In Wayne Grudem’s book, Business for the Glory of God, he writes, “The distortions of something good must not cause us to think that the thing itself is evil.” We, as believers, have the ability to glorify God in all aspects of work—from the way we treat our co-workers and customers to the work ethic we display.

I remember listening to a Christian business executive speak on ways he trains employees to treat customers. He spoke of manners to a generation who is losing them. He spoke of how they were beginning to implement a new customer service act at his stores, which was having employees go outside in the rain with an umbrella to walk in customers.

I sat back and wondered, “Why didn’t I think of that?” It was simple and small but to the customer it would mean the world.

As ministers of reconciliation in a broken and fallen world, we must view everything as a mission field, including our vocation. Jesus reminds us that we are not of this world (John 17:16). How are you living not like the world at your job? Do those around you know your King is the King of Kings and the Lord of Lords?

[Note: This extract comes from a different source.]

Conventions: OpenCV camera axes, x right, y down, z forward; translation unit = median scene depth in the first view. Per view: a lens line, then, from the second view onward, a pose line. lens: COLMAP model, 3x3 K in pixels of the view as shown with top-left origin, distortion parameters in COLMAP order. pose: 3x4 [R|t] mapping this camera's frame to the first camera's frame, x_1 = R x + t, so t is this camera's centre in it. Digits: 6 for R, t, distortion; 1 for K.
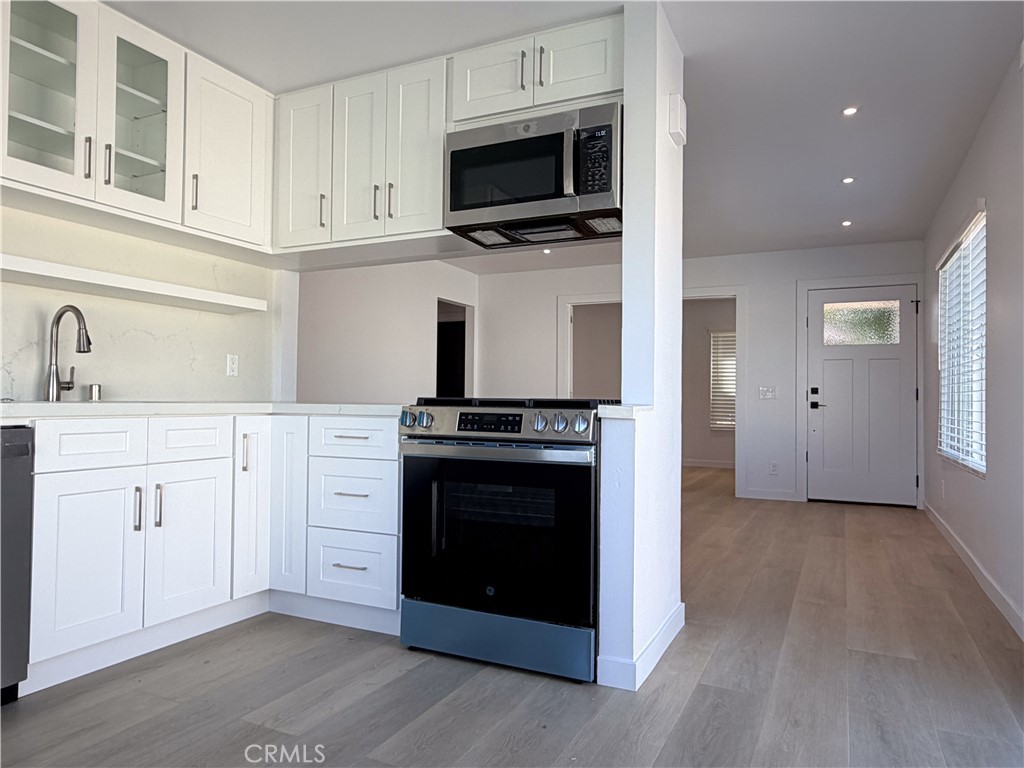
lens RADIAL K [[687.1, 0, 512.0], [0, 687.1, 384.0], [0, 0, 1]] dist [0.021871, -0.000576]
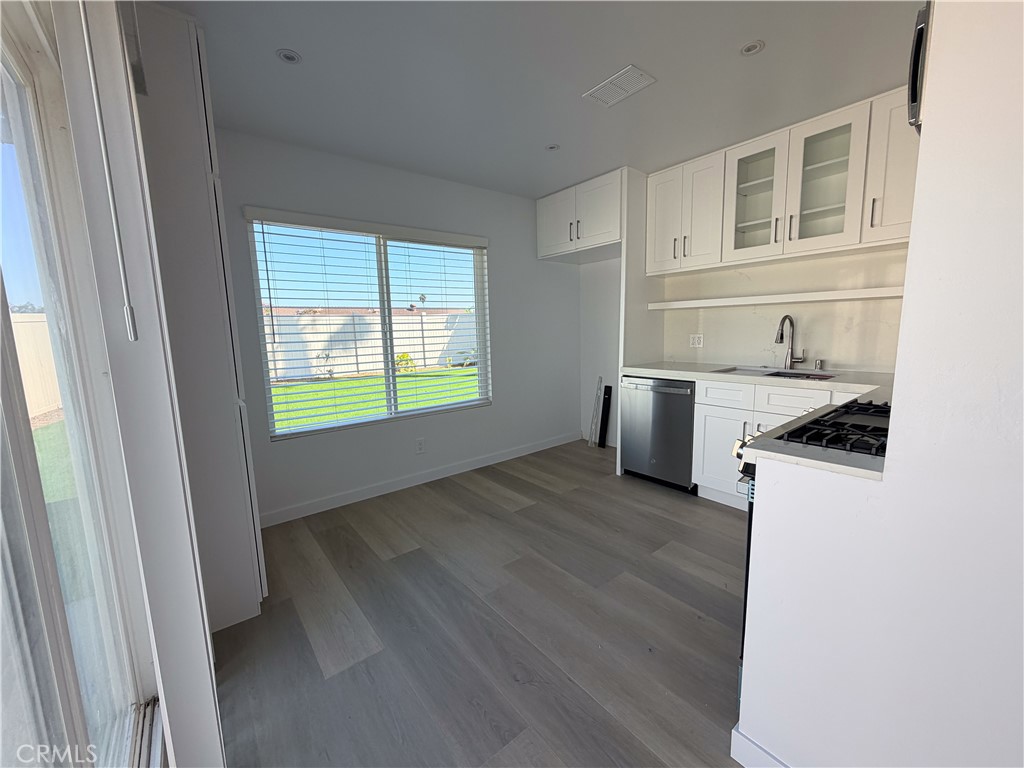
lens RADIAL K [[409.0, 0, 507.2], [0, 409.0, 385.0], [0, 0, 1]] dist [0.000806, -0.000051]
pose [[-0.438951, 0.124179, -0.889889, 0.621971], [0.043302, 0.992176, 0.117093, -0.091593], [0.897467, 0.012864, -0.440894, 0.838037]]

Are your eyes open to the hurt, struggle, pain, frustration, heartache, joy and excitement of your co-workers? When our eyes are open to the emotional and physical state of those around us, we can open the door to discuss the spiritual state. Our Savior cared about the physical and emotional states but never left it at that. He always pointed to a spiritual need that could only be met by God.

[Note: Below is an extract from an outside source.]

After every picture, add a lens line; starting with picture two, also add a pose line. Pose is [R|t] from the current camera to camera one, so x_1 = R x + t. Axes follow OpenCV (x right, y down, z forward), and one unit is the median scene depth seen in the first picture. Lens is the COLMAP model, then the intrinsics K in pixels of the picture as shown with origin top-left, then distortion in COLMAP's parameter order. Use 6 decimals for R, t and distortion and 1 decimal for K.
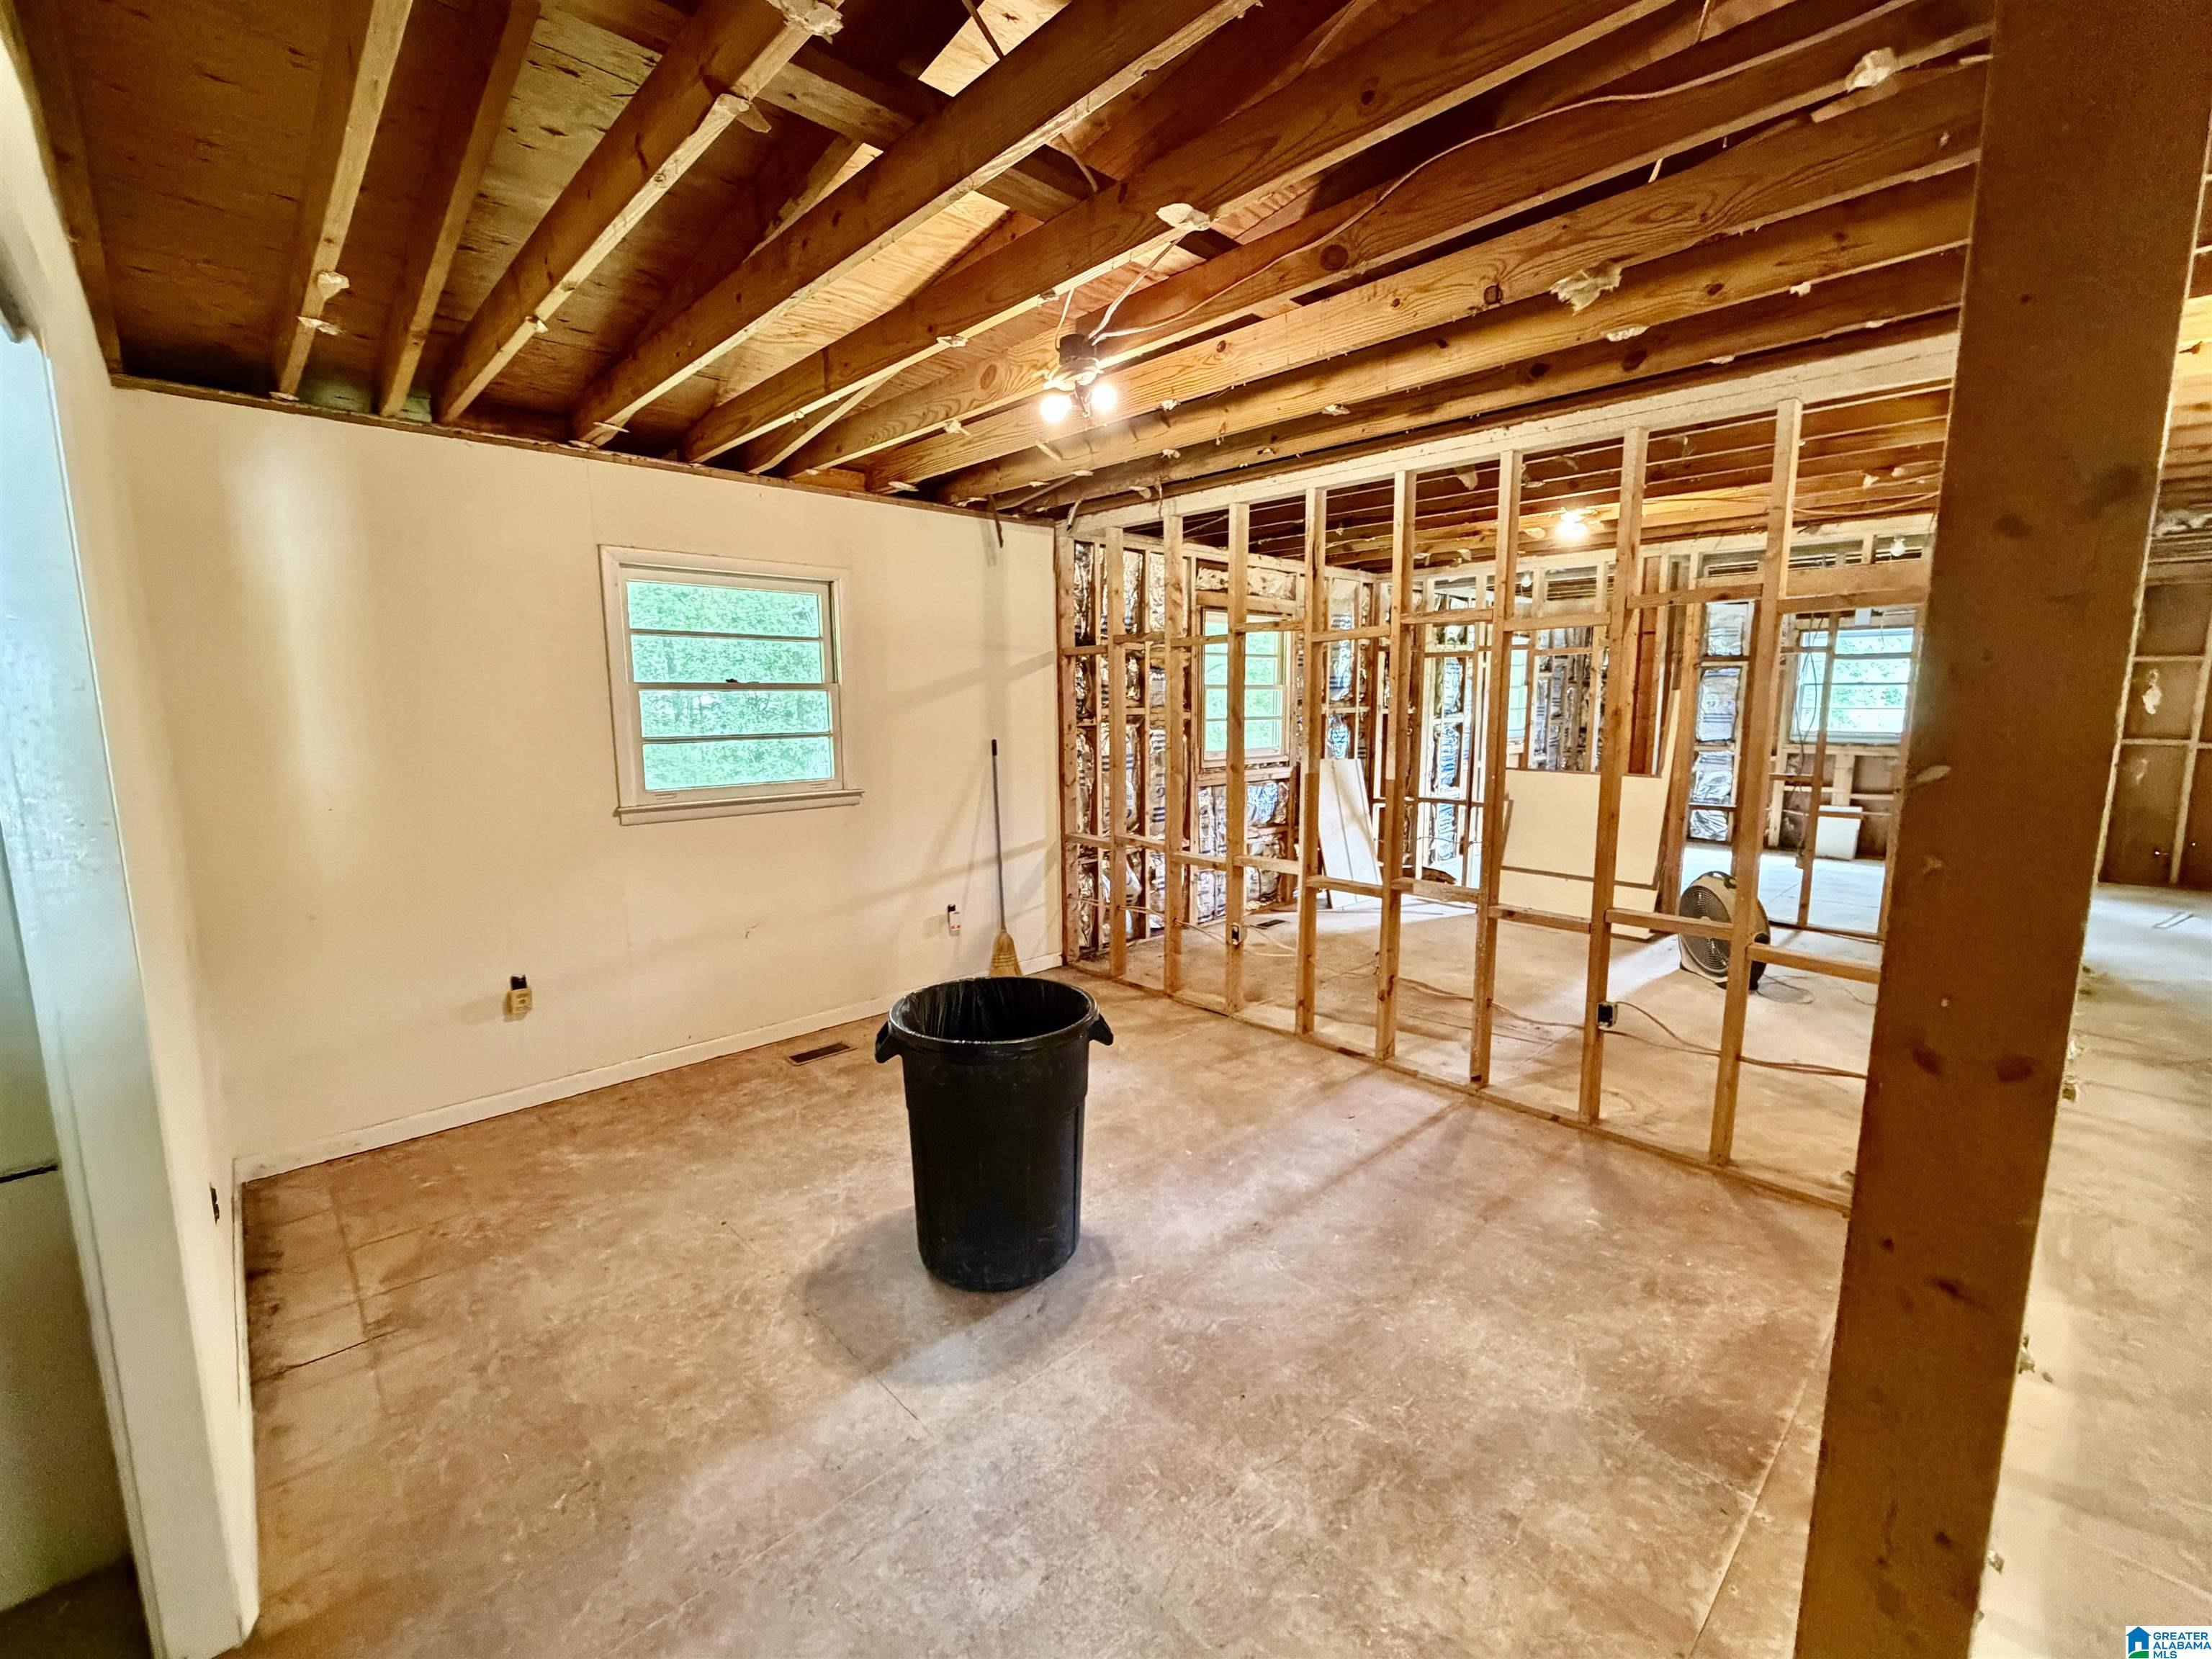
lens RADIAL K [[885.5, 0, 1101.6], [0, 885.5, 824.0], [0, 0, 1]] dist [0.001432, 0.000135]
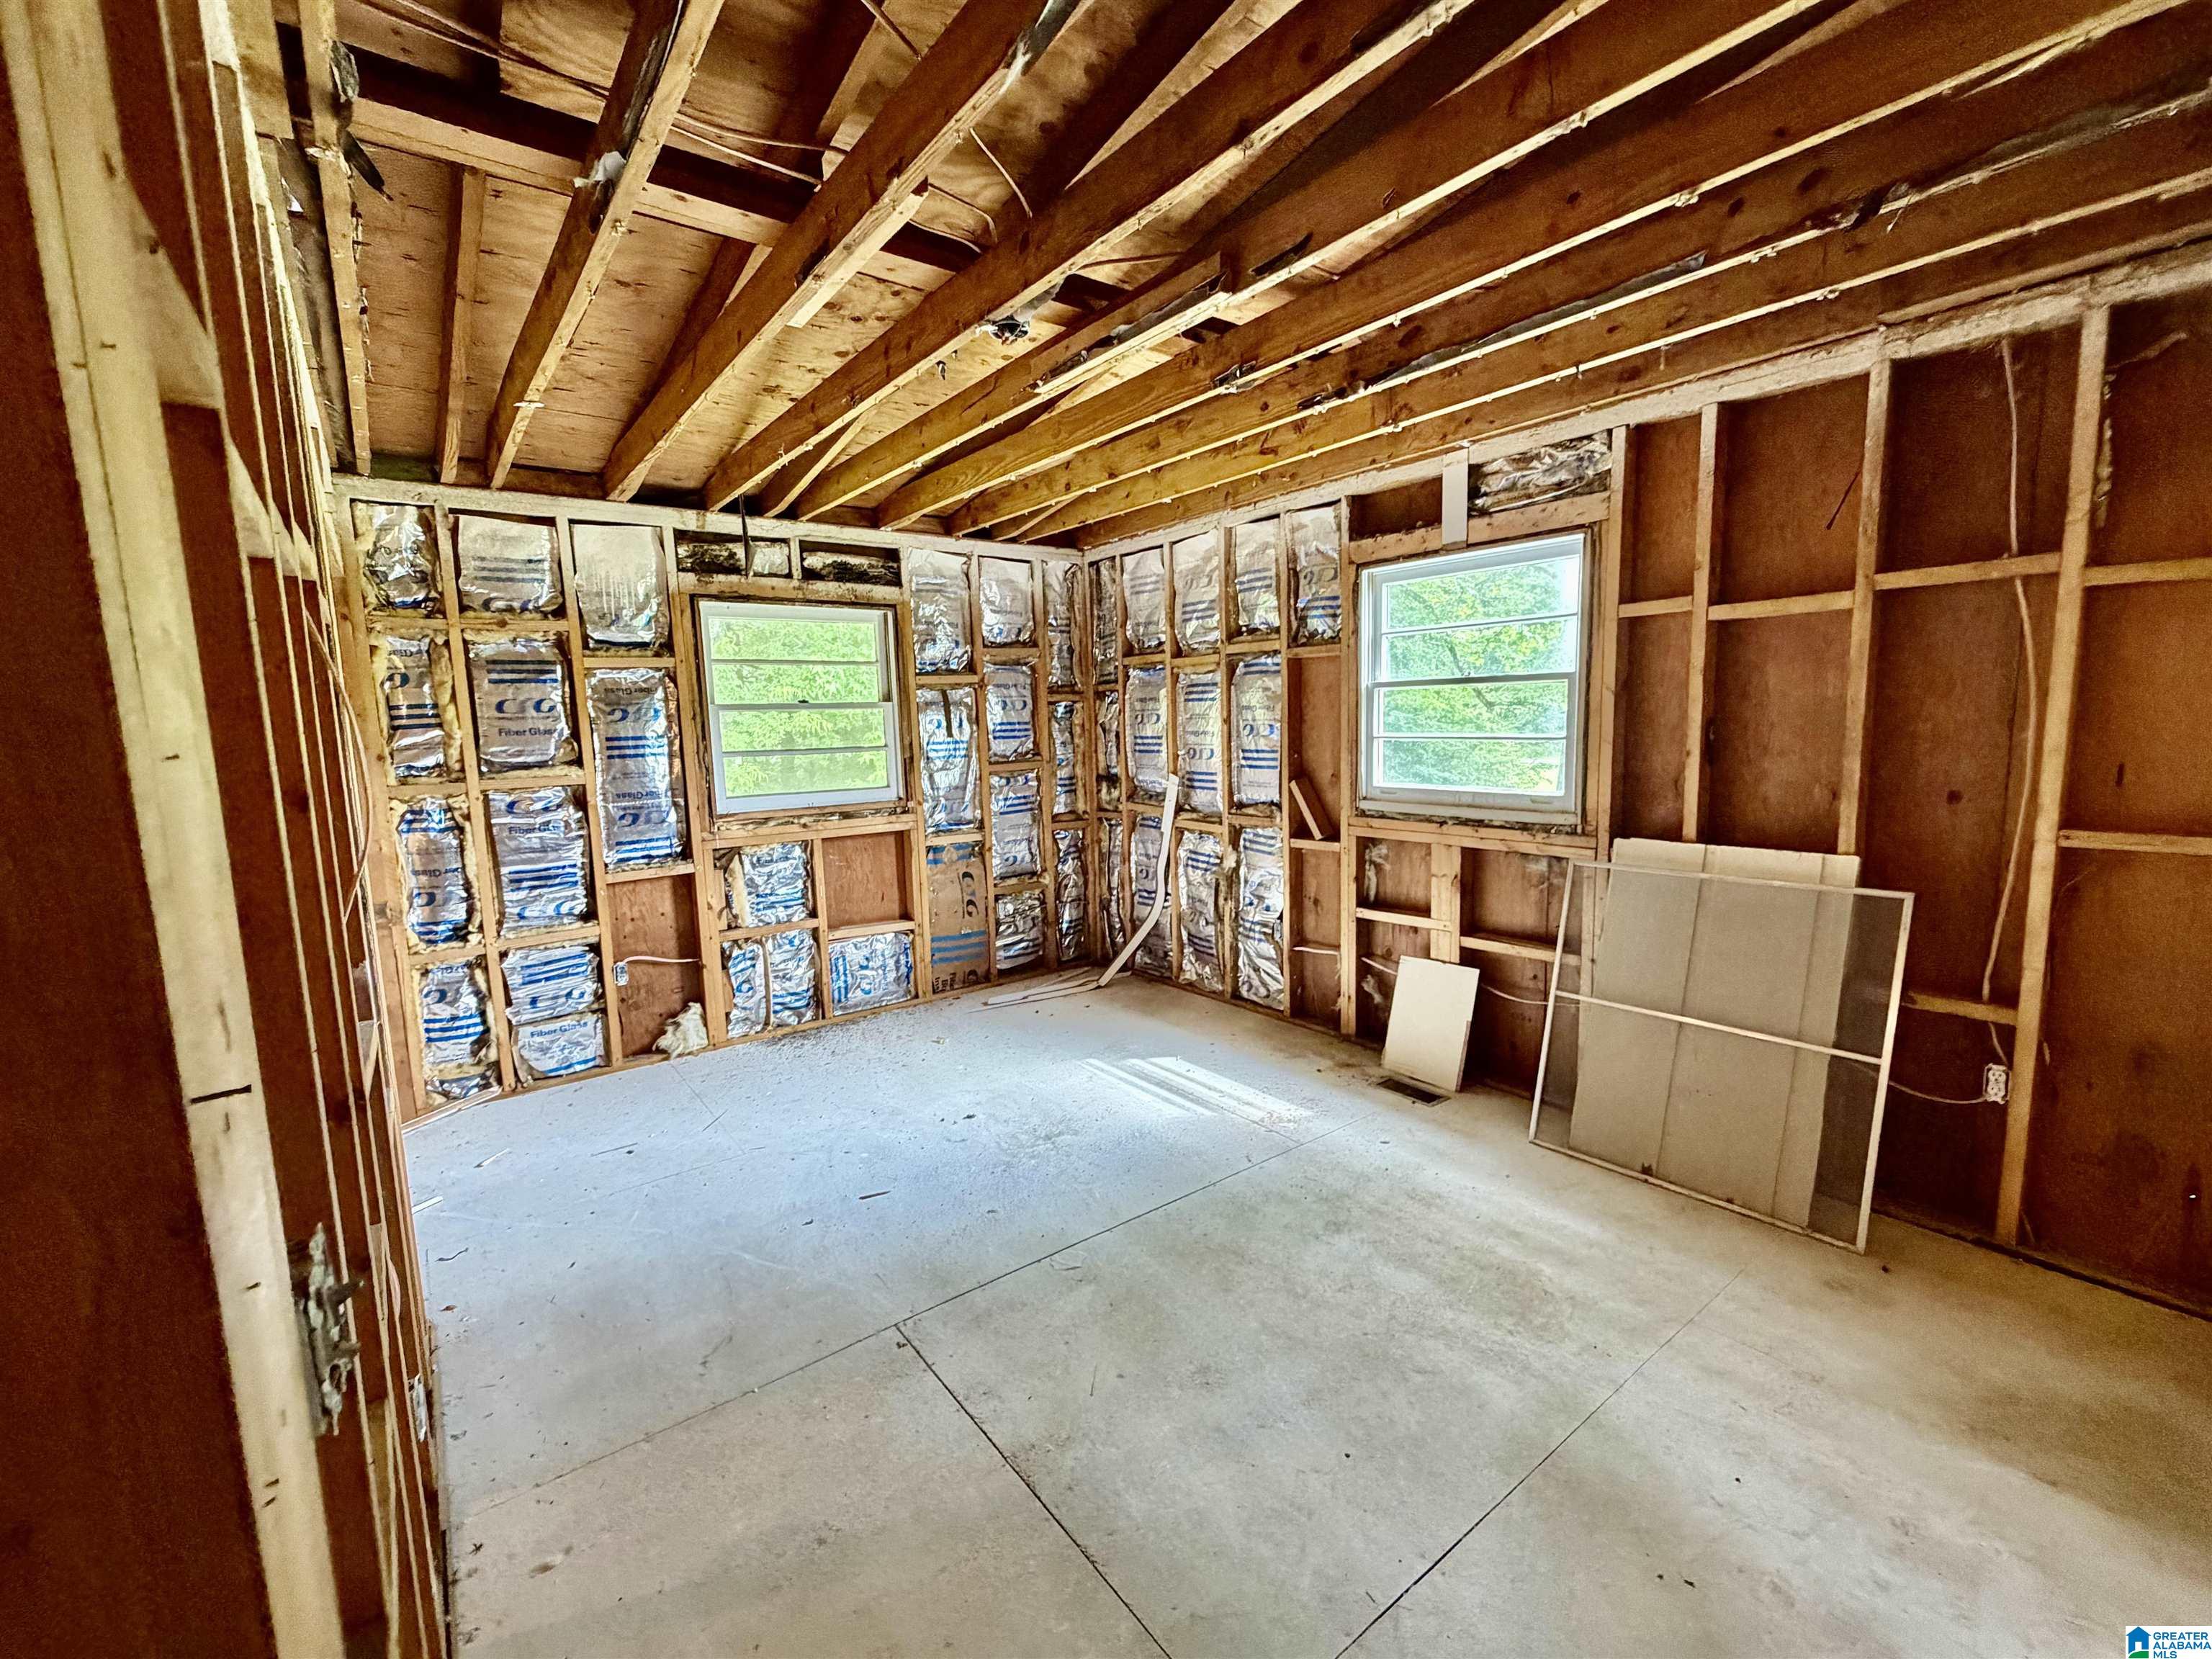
lens RADIAL K [[917.2, 0, 1040.8], [0, 917.2, 844.3], [0, 0, 1]] dist [-0.008590, -0.000027]
pose [[0.995052, -0.009061, -0.098939, 1.277592], [0.008446, 0.999942, -0.006631, -0.145197], [0.098994, 0.005763, 0.995071, 0.995070]]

As believers we are called to be imitators of God (Eph. 5:1; Phil. 2:5). How are you imitating God at your work? If we look at who God is and the characteristics used to describe Him in Scripture, then we must ask ourselves if we are truly imitating Him. Do you work unto the Lord or unto man (Col. 3:23-24)? We have the unique opportunity to show Jesus to a lost world around us. We must take this call seriously.

Let us remind ourselves of our calling each day as we leave for work. May we steward our vocation well unto the Lord.